TASK REQUIREMENTS —
Among the lines below, keep only those from the one containing "Structures marked on this image (semi-automatically" through the one containing "right, bottom; pixels)", and reproduce them exactly.

== DATA TO USE ==

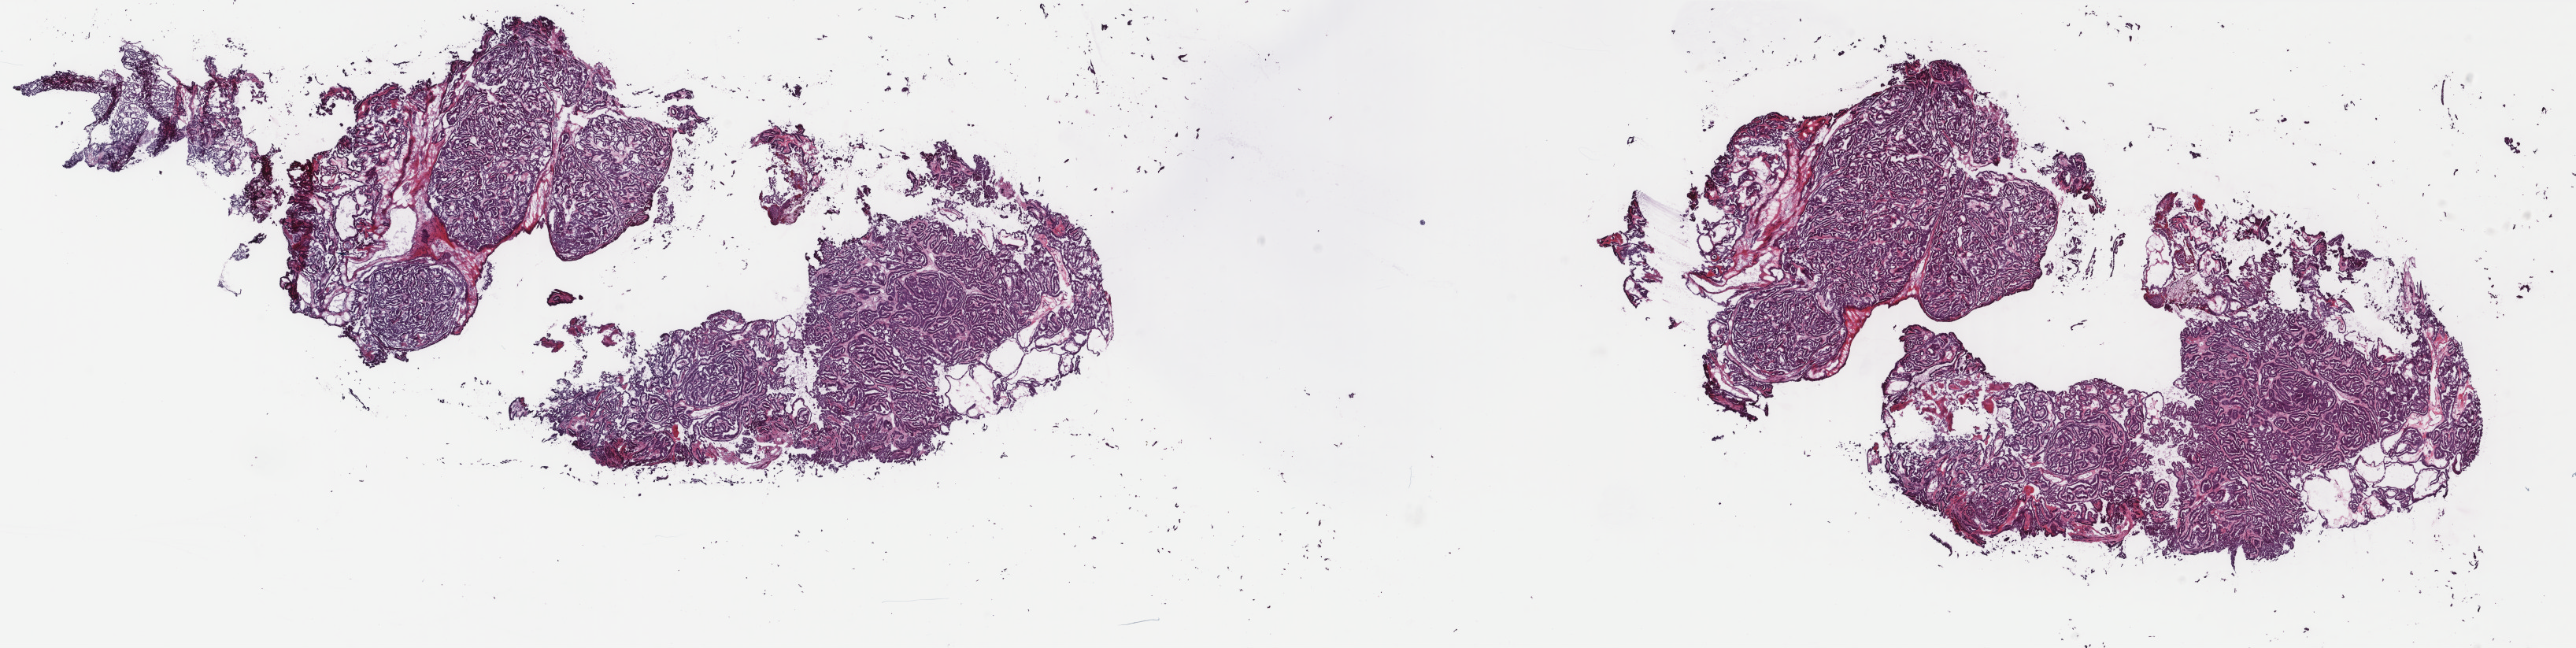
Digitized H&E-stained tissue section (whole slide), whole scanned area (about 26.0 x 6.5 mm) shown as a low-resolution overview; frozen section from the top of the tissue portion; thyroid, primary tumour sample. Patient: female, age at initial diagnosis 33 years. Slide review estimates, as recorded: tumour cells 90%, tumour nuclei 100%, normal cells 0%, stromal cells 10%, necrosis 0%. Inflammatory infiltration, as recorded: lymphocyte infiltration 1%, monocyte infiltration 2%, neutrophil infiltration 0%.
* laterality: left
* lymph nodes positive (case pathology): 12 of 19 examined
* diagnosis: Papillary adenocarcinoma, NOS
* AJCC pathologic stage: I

===
== DATA TO USE ==

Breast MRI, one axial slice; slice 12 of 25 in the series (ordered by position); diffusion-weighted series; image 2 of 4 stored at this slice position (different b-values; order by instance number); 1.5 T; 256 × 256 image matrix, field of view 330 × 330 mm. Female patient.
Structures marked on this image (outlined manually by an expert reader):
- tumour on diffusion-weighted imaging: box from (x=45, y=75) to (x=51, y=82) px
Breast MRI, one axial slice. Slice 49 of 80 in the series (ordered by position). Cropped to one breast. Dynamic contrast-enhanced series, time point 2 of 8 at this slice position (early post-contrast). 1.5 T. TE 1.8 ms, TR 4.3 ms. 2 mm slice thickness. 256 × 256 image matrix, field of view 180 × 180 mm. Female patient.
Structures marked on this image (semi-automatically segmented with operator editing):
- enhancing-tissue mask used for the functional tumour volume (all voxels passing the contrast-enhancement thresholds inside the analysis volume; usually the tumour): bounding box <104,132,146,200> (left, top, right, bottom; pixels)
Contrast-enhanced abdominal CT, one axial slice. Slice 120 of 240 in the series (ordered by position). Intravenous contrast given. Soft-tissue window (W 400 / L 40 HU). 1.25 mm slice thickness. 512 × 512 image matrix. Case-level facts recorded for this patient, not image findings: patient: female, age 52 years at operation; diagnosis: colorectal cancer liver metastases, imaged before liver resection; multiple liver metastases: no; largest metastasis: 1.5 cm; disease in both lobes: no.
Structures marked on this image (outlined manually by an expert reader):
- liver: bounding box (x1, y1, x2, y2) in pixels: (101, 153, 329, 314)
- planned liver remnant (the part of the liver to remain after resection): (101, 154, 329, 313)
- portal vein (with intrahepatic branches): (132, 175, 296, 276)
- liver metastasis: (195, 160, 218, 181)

===
== DATA TO USE ==

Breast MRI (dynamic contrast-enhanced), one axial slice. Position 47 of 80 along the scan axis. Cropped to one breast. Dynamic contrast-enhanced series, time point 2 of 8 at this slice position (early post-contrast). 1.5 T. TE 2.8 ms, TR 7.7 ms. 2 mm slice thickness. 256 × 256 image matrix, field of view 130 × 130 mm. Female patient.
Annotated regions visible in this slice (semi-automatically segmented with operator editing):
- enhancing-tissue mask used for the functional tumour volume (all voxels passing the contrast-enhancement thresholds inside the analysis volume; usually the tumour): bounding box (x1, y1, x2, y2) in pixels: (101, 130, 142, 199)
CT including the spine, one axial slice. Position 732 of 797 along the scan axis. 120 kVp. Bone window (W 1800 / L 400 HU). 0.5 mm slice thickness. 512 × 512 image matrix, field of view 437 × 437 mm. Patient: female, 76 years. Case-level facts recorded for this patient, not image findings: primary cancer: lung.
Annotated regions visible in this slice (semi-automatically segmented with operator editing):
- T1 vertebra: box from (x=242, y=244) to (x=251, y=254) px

===

RESULT OF THIS EXERCISE —
Structures marked on this image (semi-automatically segmented with operator editing):
- enhancing-tissue mask used for the functional tumour volume (all voxels passing the contrast-enhancement thresholds inside the analysis volume; usually the tumour): bounding box <104,132,146,200> (left, top, right, bottom; pixels)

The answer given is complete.